In summary, after a night of sleep, I think there is an issue with Kubernetes in the Kubernetes-core after all. I had a look at how the scheduler of kubernetes is designed It is policy-configurable and extensible.

The default policy of the scheduler corresponds with the policy below. As you can see, the scheduler policy would definitively change the situation where all pods of a service run a single node and the other nodes are idle. So the question is: why is the scheduler never invoked to change that situation in the Kubernetes-core bundle?

In Google Container Engine scenario, they take a way too drastic approach to trigger the scheduler: Shutting down that single node in order to let the scheduler become active? It's like when trying to resolve a traffic jam on a highway, you hope traffic distributes across secondary routes. In order to achieve that, you use road signs, you are not going to shutdown the highway. ;)

[Collected data]
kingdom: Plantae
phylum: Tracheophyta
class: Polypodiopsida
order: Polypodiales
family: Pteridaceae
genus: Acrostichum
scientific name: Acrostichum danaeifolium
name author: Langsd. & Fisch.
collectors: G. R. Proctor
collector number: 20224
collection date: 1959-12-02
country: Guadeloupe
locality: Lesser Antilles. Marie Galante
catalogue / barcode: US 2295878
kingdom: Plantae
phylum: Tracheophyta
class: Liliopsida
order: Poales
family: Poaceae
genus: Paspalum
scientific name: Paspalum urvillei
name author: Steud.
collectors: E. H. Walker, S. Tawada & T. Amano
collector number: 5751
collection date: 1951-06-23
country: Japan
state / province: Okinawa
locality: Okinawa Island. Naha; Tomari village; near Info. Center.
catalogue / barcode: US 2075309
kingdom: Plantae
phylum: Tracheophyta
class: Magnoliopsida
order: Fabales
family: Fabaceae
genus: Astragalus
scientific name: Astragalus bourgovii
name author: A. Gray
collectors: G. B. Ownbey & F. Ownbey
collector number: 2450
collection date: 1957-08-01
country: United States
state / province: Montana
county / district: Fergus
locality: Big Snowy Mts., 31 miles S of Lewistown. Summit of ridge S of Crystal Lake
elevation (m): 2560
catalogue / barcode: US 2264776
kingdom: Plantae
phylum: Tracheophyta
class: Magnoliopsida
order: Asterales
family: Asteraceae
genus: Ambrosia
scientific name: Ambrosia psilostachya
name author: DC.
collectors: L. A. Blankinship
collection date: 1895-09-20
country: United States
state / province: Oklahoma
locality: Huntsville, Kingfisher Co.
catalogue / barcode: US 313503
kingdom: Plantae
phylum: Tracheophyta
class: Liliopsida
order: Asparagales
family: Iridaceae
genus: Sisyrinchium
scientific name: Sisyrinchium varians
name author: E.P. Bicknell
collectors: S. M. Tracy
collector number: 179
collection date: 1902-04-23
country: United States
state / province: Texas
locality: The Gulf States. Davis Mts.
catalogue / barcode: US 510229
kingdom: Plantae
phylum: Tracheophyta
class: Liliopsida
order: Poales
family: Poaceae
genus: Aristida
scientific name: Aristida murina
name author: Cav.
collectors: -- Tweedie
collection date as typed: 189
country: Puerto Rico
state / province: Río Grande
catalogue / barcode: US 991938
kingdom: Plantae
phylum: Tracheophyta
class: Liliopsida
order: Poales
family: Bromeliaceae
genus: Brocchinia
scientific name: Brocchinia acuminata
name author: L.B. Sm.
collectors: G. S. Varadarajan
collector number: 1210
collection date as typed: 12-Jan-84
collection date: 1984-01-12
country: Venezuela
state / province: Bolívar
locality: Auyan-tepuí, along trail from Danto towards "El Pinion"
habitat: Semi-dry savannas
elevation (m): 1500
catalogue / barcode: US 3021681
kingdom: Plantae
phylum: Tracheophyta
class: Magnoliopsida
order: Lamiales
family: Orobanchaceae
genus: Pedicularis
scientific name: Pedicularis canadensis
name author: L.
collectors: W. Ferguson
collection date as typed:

**PROBLEMS TO WORK ON**
1) Answer these questions about the Kubernetes scheduler post.
(a) What two properties of the Kubernetes scheduler's design does the writer report?
(b) In the Google Container Engine scenario, what action is taken to trigger the scheduler?
(c) In the highway comparison, what does the writer say is used to achieve traffic distribution?
2) Write what comes next in the Kubernetes scheduler post, starting after its final sentence.

**TASK RESULTS**
1)
(a) It is policy-configurable and extensible.
(b) The single node is shut down so that the scheduler becomes active.
(c) Road signs.

2)
{
    "kind" : "Policy",
    "version" : "v1",
    "predicates" : [
        {"name" : "PodFitsPorts"},
        {"name" : "PodFitsResources"},
        {"name" : "NoDiskConflict"},
        {"name" : "MatchNodeSelector"},
        {"name" : "HostName"}
    ],
    "priorities" : [
        {"name" : "LeastRequestedPriority", "weight" : 1},
        {"name" : "BalancedResourceAllocation", "weight" : 1},
        {"name" : "ServiceSpreadingPriority", "weight" : 1}
    ]
}

lazypower commented 8 years ago

Great investigative work. I haven't had a chance to dive into this, but we will certainly circle back and evaluate your findings.

Thanks a ton for the detailed writeup here :)

eddytruyen commented 8 years ago

This issue has been added as a requirements for the work on a kubernetes rescheduler.

See: https://github.com/kubernetes/kubernetes/issues/12140

So I think this issue can be closed here.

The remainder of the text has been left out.